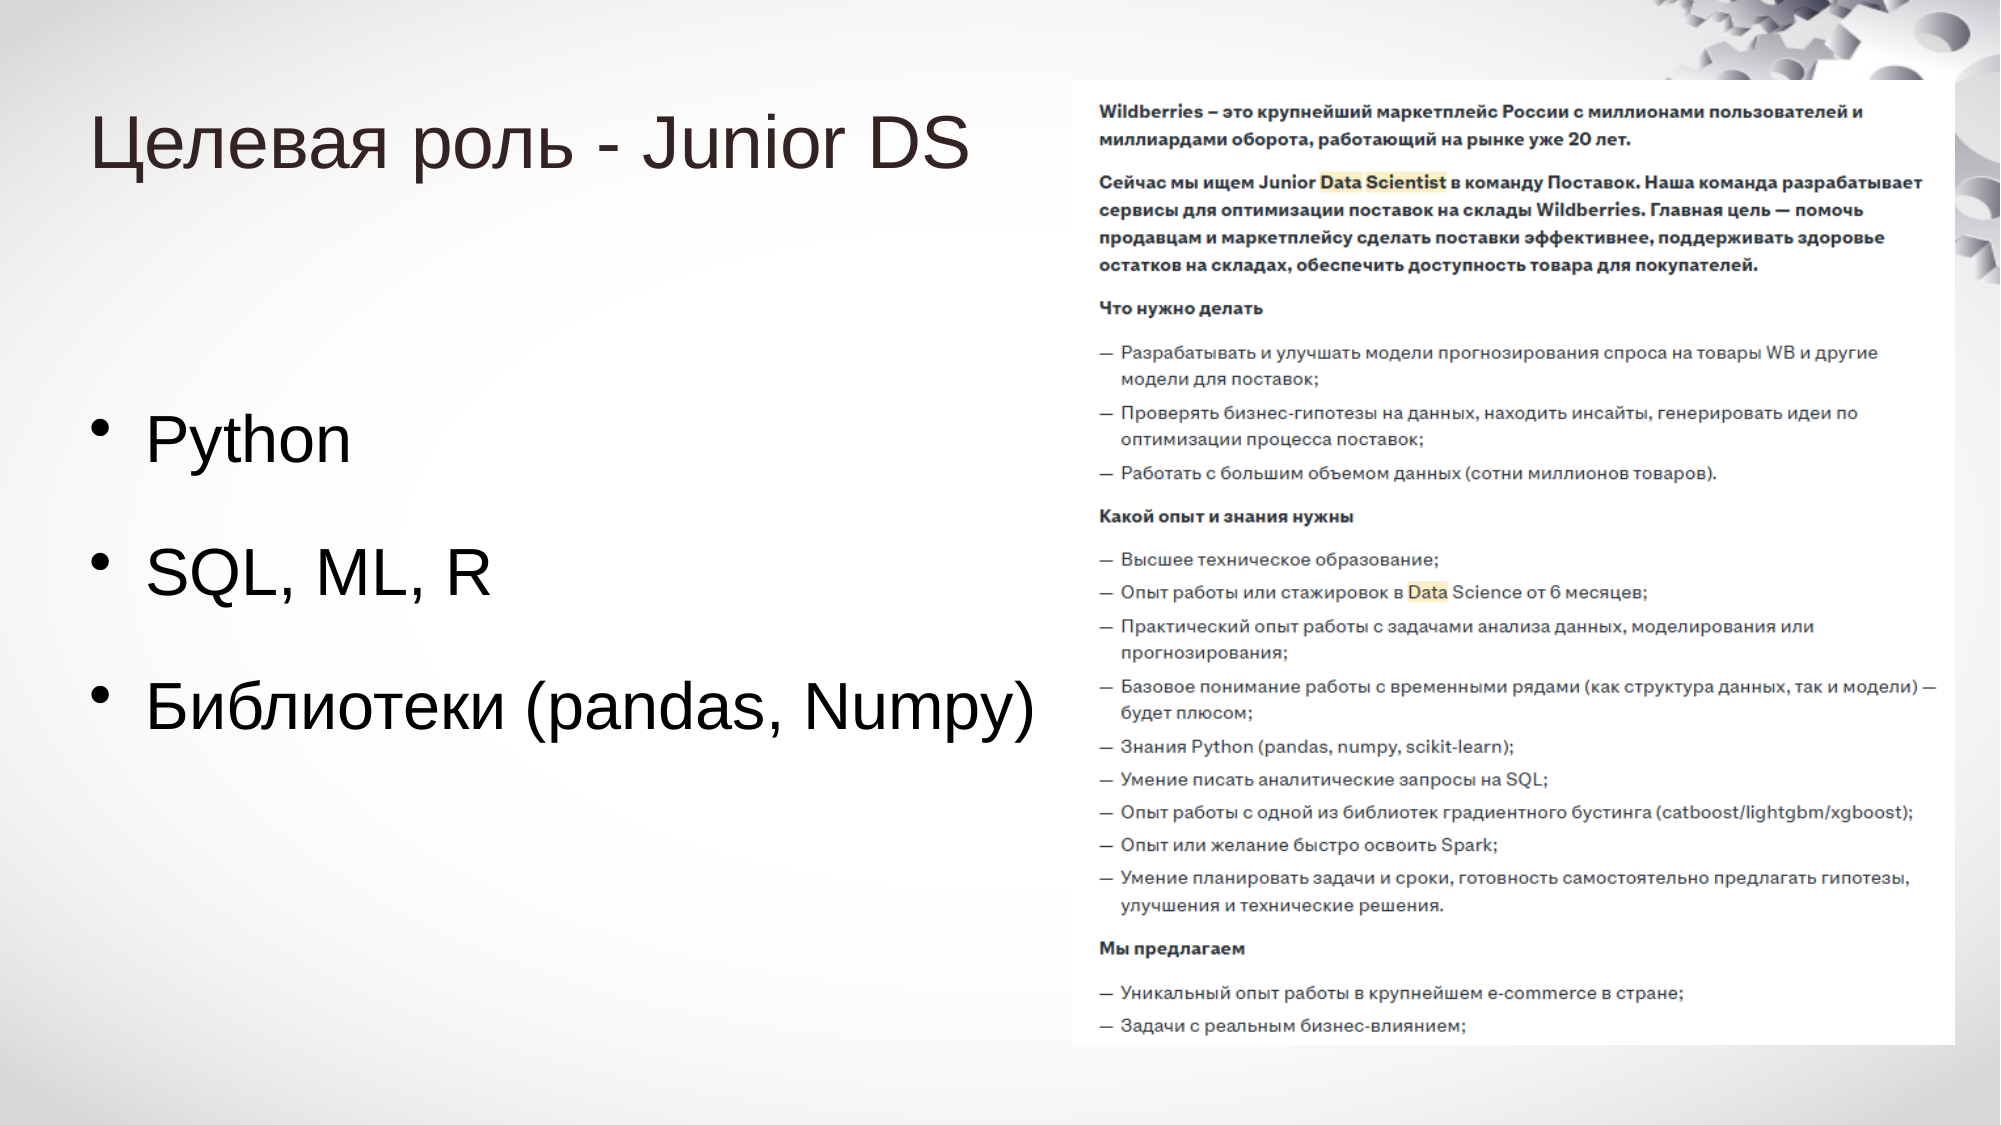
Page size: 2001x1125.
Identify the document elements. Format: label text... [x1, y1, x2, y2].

picture [0, 0, 2000, 1125]
list Python SQL, ML, R Библиотеки (pandas, Numpy) [74, 348, 1072, 665]
title Целевая роль - Junior DS [74, 90, 1072, 187]
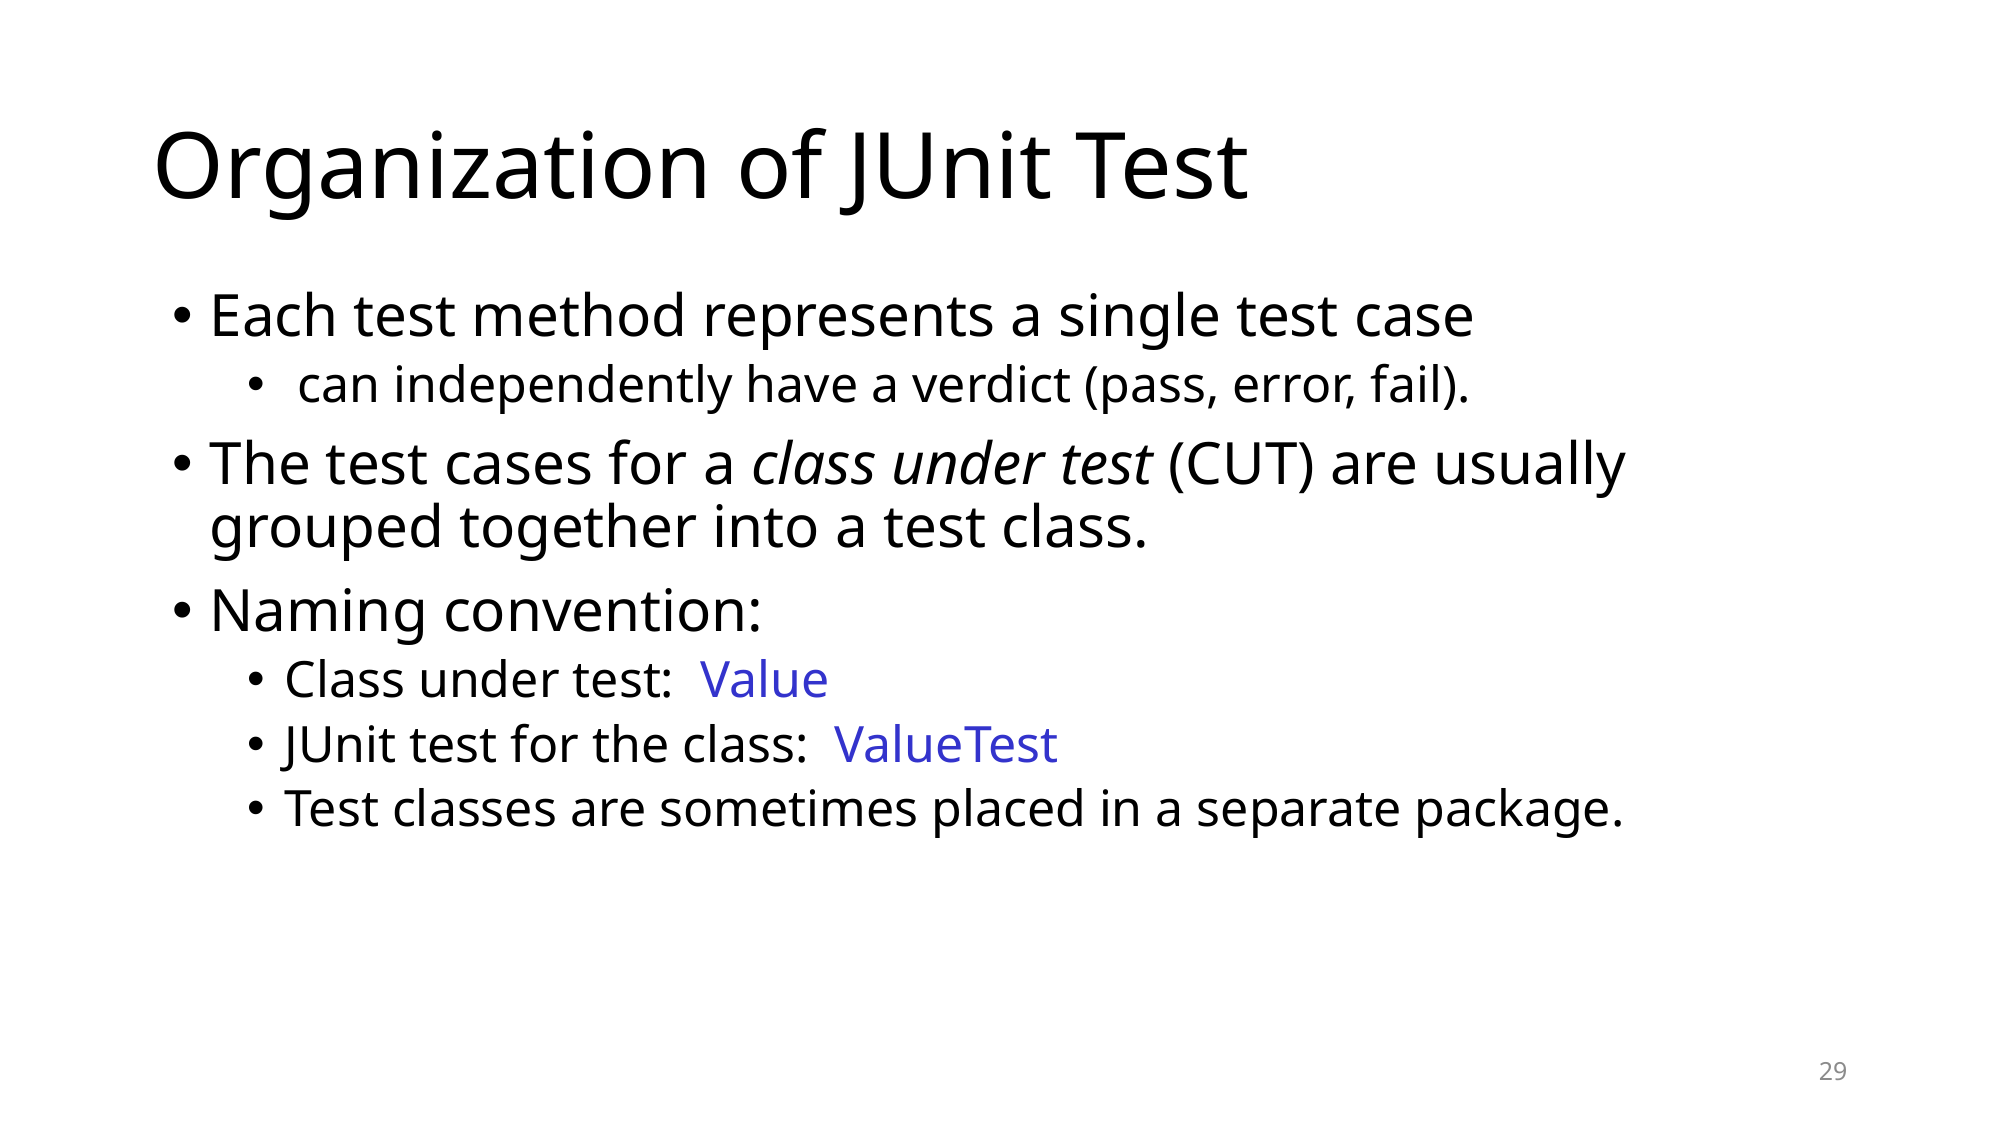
===============
• _Task to carry out_: Exact copy, no pictures: reproduce the whole listing above.

• _Reply_:
Page size: 2001x1125.
Identify the document elements. Format: label text... [x1, y1, x2, y2].

picture [0, 0, 2000, 1125]
list Python SQL, ML, R Библиотеки (pandas, Numpy) [74, 348, 1072, 665]
title Целевая роль - Junior DS [74, 90, 1072, 187]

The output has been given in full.